> _Excerpted text_

*** Begin section ***

Starting point is 00:23:46 The typical thing you do when you write a computer architecture paper and you need the results section. So you get the results section and you say, okay, it's not as good as I thought it was. What do I change either in the algorithm or in the mapping? You try to find the bottlenecks and do that. And perhaps even some of the searching of the mapping space can be automated. But it's a very large space.
Starting point is 00:24:05 Searching that isn't an empty, complete problem, and that's where human intuition sometimes does better than algorithms. The mapping is sort of done at a layer above the hardware, right? You've got the problem at a certain level of abstraction, you've got the hardware at another level, and then there's mapping, which is presumably a software layer. What determines the hardware right so say you have a an algorithm like dynamic programming right you can write the specification which says how you compute the value for every point in in the h matrix right that doesn't say how you're going to map that in time and space right there are many mappings of that in time and space the the algorithm does constrain you by data dependencies right because you the mapping in time has to preserve data dependencies. You can't compute something
Starting point is 00:24:49 before you compute the things that it's dependent on. But other than maintaining those data dependencies, you have a tremendous amount of freedom. So the mapping is really saying, for each point in that matrix, which piece of hardware computed it and when, right? And then by doing that, you're also determining the hardware because you're saying how many pieces of hardware there are. One mapping is to say there's one piece of hardware and I walk it left to right,
Starting point is 00:25:13 or I could have one piece of hardware and walk it in row major, top to bottom, and I could do it in either order or I could decide I'm going to have many pieces of hardware and do a wavefront, or I could have fewer pieces of hardware and do wavefronts left to right or wavefronts top to bottom. You can come up with lots of different mappings for the one function. So you can specify that function, specify a bunch of different mappings, and then optimize in that mapping space for some figure of merit, which is some combination of cost and performance. For that particular type of mapping, you know, where you have the algorithmic sort of specification.

*** End section ***

> _Provided material_
*** Begin section ***

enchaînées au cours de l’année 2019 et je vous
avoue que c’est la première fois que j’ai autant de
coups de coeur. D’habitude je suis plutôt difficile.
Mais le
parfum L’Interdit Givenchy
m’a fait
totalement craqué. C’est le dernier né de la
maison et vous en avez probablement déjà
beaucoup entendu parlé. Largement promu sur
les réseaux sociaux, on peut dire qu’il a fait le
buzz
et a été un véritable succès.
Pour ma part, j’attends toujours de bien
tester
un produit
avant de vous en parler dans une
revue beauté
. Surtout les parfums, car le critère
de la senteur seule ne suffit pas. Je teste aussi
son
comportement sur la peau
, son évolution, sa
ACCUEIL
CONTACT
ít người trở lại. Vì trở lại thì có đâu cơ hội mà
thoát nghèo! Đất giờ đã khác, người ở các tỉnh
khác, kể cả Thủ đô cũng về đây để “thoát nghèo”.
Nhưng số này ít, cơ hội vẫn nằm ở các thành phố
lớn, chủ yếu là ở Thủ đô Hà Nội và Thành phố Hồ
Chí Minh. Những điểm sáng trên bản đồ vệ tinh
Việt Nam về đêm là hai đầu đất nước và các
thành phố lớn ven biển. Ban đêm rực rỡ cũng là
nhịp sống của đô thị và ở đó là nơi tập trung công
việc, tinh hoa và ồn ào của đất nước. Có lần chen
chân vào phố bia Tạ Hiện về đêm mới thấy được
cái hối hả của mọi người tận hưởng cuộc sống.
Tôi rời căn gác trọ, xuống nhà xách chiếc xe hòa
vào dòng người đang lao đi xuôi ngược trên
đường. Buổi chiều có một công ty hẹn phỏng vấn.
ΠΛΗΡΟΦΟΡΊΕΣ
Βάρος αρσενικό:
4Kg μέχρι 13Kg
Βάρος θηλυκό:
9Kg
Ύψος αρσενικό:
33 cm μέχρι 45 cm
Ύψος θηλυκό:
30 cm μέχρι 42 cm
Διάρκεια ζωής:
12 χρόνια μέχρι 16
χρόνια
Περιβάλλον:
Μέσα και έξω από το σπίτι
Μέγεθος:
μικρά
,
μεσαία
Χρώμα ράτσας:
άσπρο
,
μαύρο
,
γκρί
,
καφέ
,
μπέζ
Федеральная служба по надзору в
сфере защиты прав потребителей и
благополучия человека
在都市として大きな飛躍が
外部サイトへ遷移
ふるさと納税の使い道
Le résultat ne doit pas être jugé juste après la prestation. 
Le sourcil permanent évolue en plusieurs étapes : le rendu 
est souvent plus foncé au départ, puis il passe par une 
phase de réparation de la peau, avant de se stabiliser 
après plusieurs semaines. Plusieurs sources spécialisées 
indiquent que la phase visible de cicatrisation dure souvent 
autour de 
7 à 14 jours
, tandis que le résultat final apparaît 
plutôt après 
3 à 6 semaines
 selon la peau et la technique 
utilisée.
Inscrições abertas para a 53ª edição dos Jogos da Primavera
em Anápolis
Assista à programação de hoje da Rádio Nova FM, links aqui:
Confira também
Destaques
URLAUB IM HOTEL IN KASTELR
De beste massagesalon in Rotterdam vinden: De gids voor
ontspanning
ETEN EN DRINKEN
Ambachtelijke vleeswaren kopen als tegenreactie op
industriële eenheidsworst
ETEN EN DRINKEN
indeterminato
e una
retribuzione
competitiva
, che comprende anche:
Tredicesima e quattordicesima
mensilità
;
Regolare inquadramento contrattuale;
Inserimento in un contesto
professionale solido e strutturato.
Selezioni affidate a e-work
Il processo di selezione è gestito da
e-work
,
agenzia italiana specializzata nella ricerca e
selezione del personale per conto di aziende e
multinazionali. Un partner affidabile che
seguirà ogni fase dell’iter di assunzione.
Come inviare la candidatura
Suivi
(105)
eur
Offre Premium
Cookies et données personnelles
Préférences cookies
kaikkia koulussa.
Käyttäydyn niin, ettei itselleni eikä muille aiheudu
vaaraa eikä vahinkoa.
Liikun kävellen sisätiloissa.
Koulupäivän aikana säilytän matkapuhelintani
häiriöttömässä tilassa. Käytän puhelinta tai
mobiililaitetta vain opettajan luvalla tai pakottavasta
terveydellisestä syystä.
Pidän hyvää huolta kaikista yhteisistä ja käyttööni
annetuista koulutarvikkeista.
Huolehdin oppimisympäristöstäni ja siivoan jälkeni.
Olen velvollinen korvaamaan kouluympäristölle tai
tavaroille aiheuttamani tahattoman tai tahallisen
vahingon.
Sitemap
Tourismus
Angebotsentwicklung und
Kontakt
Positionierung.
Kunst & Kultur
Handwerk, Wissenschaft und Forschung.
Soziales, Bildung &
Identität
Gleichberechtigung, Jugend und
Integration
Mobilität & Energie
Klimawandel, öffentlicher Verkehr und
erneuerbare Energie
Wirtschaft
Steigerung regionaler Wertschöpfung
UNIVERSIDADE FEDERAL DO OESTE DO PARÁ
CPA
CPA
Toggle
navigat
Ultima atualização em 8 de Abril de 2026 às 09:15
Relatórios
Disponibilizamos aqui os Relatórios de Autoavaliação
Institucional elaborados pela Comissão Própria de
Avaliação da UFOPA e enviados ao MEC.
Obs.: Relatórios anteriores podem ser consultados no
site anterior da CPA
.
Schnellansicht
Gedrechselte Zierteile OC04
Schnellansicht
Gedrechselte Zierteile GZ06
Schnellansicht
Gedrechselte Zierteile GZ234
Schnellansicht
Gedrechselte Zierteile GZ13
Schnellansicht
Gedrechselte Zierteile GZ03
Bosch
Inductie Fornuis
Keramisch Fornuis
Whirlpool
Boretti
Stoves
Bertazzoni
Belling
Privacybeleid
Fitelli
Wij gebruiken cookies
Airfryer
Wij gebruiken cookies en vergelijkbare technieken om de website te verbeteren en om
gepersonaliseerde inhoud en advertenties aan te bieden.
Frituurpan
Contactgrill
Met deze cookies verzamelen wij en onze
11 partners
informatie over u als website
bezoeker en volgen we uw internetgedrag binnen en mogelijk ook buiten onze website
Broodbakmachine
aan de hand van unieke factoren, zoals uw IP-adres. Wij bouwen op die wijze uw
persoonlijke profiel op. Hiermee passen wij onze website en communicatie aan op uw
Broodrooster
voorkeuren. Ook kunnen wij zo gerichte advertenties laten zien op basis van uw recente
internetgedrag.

*** End section ***

> _Required action 1_
Answer these questions from the transcript on mapping algorithms to hardware:
(a) What does a mapping in time have to preserve?
(b) For each point in the matrix, what does the mapping say?
(c) What figure of merit is the mapping space optimized for?
> _Required action 2_
Continue the transcript on mapping algorithms to hardware from where it stops.

> _Answer space 1_
(a) Data dependencies.
(b) Which piece of hardware computed it and when.
(c) Some combination of cost and performance.

> _Answer space 2_
Starting point is 00:25:52 So I guess what I was getting at is when you think about like general purpose compute, you essentially had, like you were saying before, you know, it was all bundled into one. You had the program, which was both in some ways the algorithm itself. And then once you got to the hardware, it was mostly the control plane of the hardware that was sort of deciding how to do things. And now there's this other layer where you have a lot of highly parallel sort of compute elements.
Starting point is 00:26:16 And now you've got this other layer that's sort of mapping a high-level specification to hardware and sort of taking some of the responsibility out from the hardware itself into this sort of intermediate layer. Is that the way that you see it going? When you think of conventional computing, where this really comes down to, I think, is people thinking too serially.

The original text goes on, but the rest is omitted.